Edgar Allan Poe: The Artist of the beautiful

American Poetry Review, The, Nov 1995 by Hoffman, Daniel

Poe's non-adoptive foster father John Allan had no clue to the scope or relevance of his contrary young charge's ambition. Allan was not the man to infer from young Edgar's seven-mile swim in the James River, in emulation of, or rivalry with, Byron's swimming the Hellespont, how grandiose were his literary aims. At twenty Poe had conceived, and in "Al Aaraaf" attempted to embody, a cosmology, a philosophical aesthetic which enshrined imagination and gave it dominion over a realm untouched by the baseness of human passions or experience of the Time-bound world. The 422 lines of this poem (just a dozen shorter than The Waste Land) show Poe's borrowings from Milton and from Thomas Moore's then popular Lalla Rookh--strange juxtaposition!--in a plot of his own devising. Poe, an omnivorous reader, seized on an encyclopedia account of the observations of the Danish astronomer Tycho Brahe, who in 1572-74 recorded the sudden appearance and subsequent fading away of a bright star-what we now know to have been a supernova-in the constellation Cassiopeia. Poe also read, in George Sale's translation of the Koran (1734) a passage describing "Al Aaraaf" as a sort of limbo between Heaven and Hell where reside those "whose good and evil works are so equal that they . . . deserve neither reward nor punishment and will, on the last day be admitted to paradise, after they perform an act of adoration." Poe boldly transformed this description, locating Al Aaraaf on Tycho Brahe's star now invisible to human sight, and making it the realm of Nesace, the spirit of Beauty. Here, on this happier star foretold in his sonnet, passion, such as that between the demispirits Ianthe and Angelo (Michaelangelo Buonarroti) has no place. "They fell: for Heaven to them no hope impartsi Who hear not for the beating of their hearts." What they "hear not" is the harmony of the spheres whose avatar is described thus:

Ligeia! wherever

Thy image may be,

No magic shall sever

Thy music from thee.

Later, in his essay "The Philosophy of Composition" (1846), Poe decided that a true poem must be readable at a single sitting and should not exceed the length of one hundred lines, tacitly admitting that "Al Aaraaf" failed by his own measure. What it succeeds in doing, however, is in making specific the aim that Poe's poems will attempt to fulfill. This is to enact the autonomy of the imagination in its own self-generated and self-contained universe of dreams, where Beauty is its subject and the baseness of the world, subject to the decay of Time, is left behind by the poet with his vision of a happier star.

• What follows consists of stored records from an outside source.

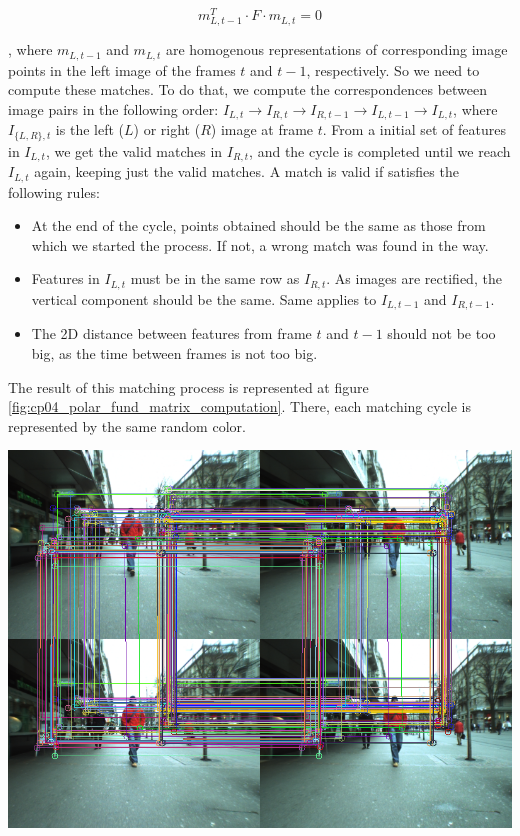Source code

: \begin{framed}
\begin{equation}\label{eq:cp04_fundamental_matrix}
m_{L,t - 1}^T \cdot F \cdot m_{L,t}= 0
\end{equation}

, where $m_{L,t - 1}$ and $m_{L,t}$ are homogenous representations of corresponding image points in the left image of the frames $t$ and $t - 1$, respectively. So we need to compute these matches. To do that, we compute the correspondences between image pairs in the following order: $I_{L, t} \rightarrow I_{R, t} \rightarrow I_{R, t - 1} \rightarrow I_{L, t - 1} \rightarrow I_{L, t}$, where $I_{\{L,R\},t}$ is the left ($L$) or right ($R$) image at frame $t$. From a initial set of features in $I_{L, t}$, we get the valid matches in $I_{R, t}$, and the cycle is completed until we reach $I_{L, t}$ again, keeping just the valid matches. A match is valid if satisfies the following rules:
\begin{itemize}
 \item At the end of the cycle, points obtained should be the same as those from which we started the process. If not, a wrong match was found in the way.
 \item Features in $I_{L, t}$ must be in the same row as $I_{R, t}$. As images are rectified, the vertical component should be the same. Same applies to $I_{L, t - 1}$ and $I_{R, t - 1}$.
 \item The 2D distance between features from frame $t$ and $t - 1$ should not be too big, as the time between frames is not too big.
\end{itemize}

The result of this matching process is represented at figure \ref{fig:cp04_polar_fund_matrix_computation}. There, each matching cycle is represented by the same random color.

\begin{center}
\includegraphics{fundamentalMatrixComputation}
\label{fig:cp04_polar_fund_matrix_computation}
\end{center}


\end{framed}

At this point it is useful to consider "The Philosophy of Composition," the essay that purports to explain how Poe wrote "The Raven" (1845), since it so clearly states the principles enacted by his other poems. The reason for limiting the poem to one hundred lines is that its aim is the excitation of the reader's soul, an effect which a longer poem can only intermittently achieve. Everything in the poem must contribute to this effect-rhythm, sound, rhyme, and especially subject. The optimum subject for producing this effect is the most melancholy, the emotion educed by the contemplation of the death of a beautiful woman. Poe reasons back from the text of "The Raven" to the putative choices by which he claims it was written. Although the poem is driven by an unassuageable emotion, Poe claims its composition resulted from a series of interlocked conscious choices. Over these details we need not pause, but the importance of this essay is its portrayal of the poetic act of creation not as a spontaneous overflowing of inspiration but as the conscious embodiment in verse by a craftsman of his predetermined ideas. Poe's presentation of the poet as Maber, rather than, as with other Romantics, as Finder, greatly influenced French and American poetry and criticism.